We adapt state-of-the-art data fusion techniques to solve the knowledge fusion problem. By leveraging the collective wisdom from different extractors and from different Web sources, we are able to compute well-calibrated probabilities for the correctness of each triple as well as the correctness of extractions. In addition, we are able to compute trustworthiness for 119M webpages and 5.6M websites. We discuss our observations and provide insights on future research directions.

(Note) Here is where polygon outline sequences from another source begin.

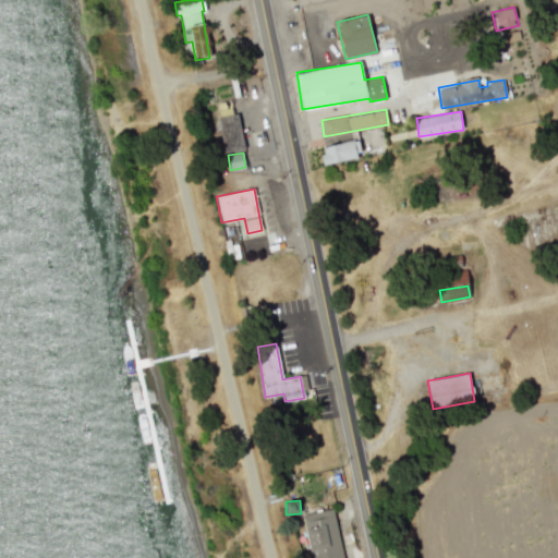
[(301,514),(310,557),(343,557),(332,508),(301,514)]
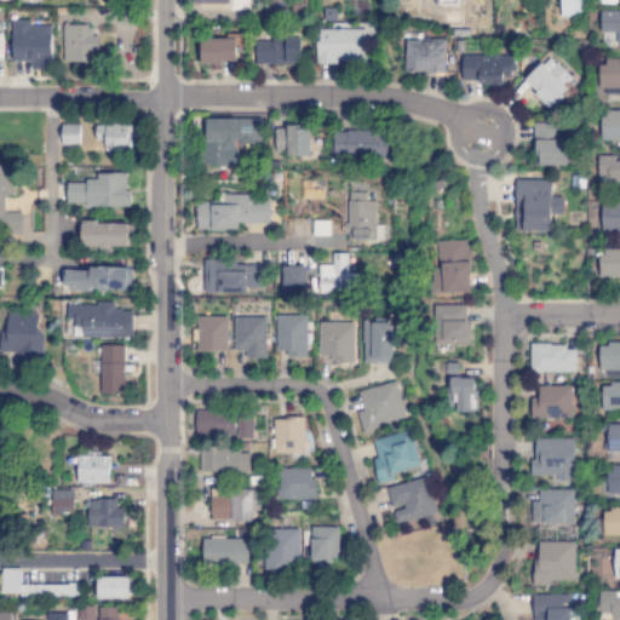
[(561,0),(561,17),(583,18),(583,0),(561,0)]
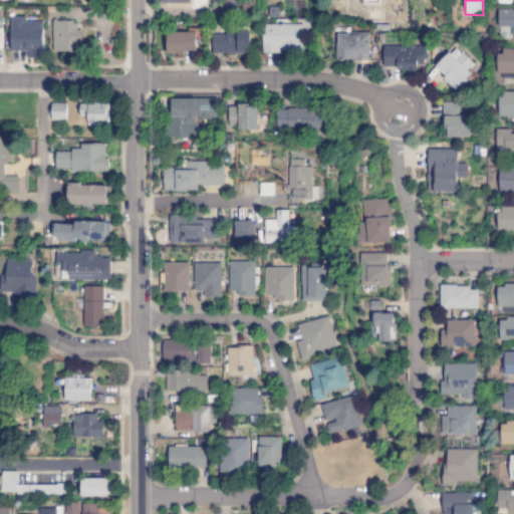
[(513,9),(498,9),(498,27),(511,27),(511,36),(513,36),(513,9)]
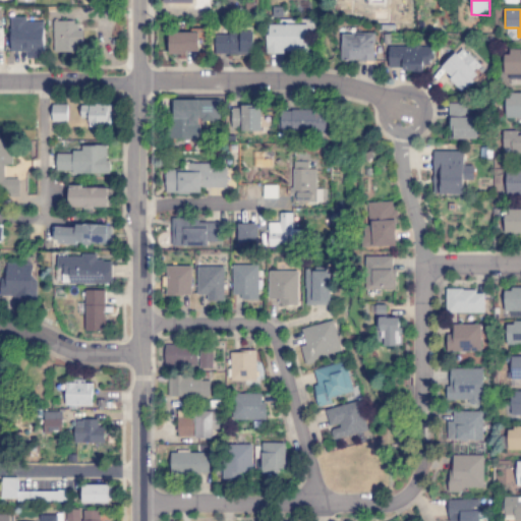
[(11,52),(25,52),(26,59),(45,59),(44,22),(26,22),(26,18),(10,18),(11,52)]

Xin Luna Dong is a Senior Research Scientist at Google Inc. She is one of the major contributors for the Knowledge Vault project, and has led the Knowledge-based Trust project, the Solomon data fusion project, and the Semex personal data management project. She has co-authored a book, "Big Data Integration", published over 50 papers in top conferences and journals, given over 10 tutorials, and got the Best Demo award in Sigmod 2005. She is the PC co-chair for WAIM 2015 and has served as an area chair for Sigmod 2015, ICDE 2013, and CIKM 2011.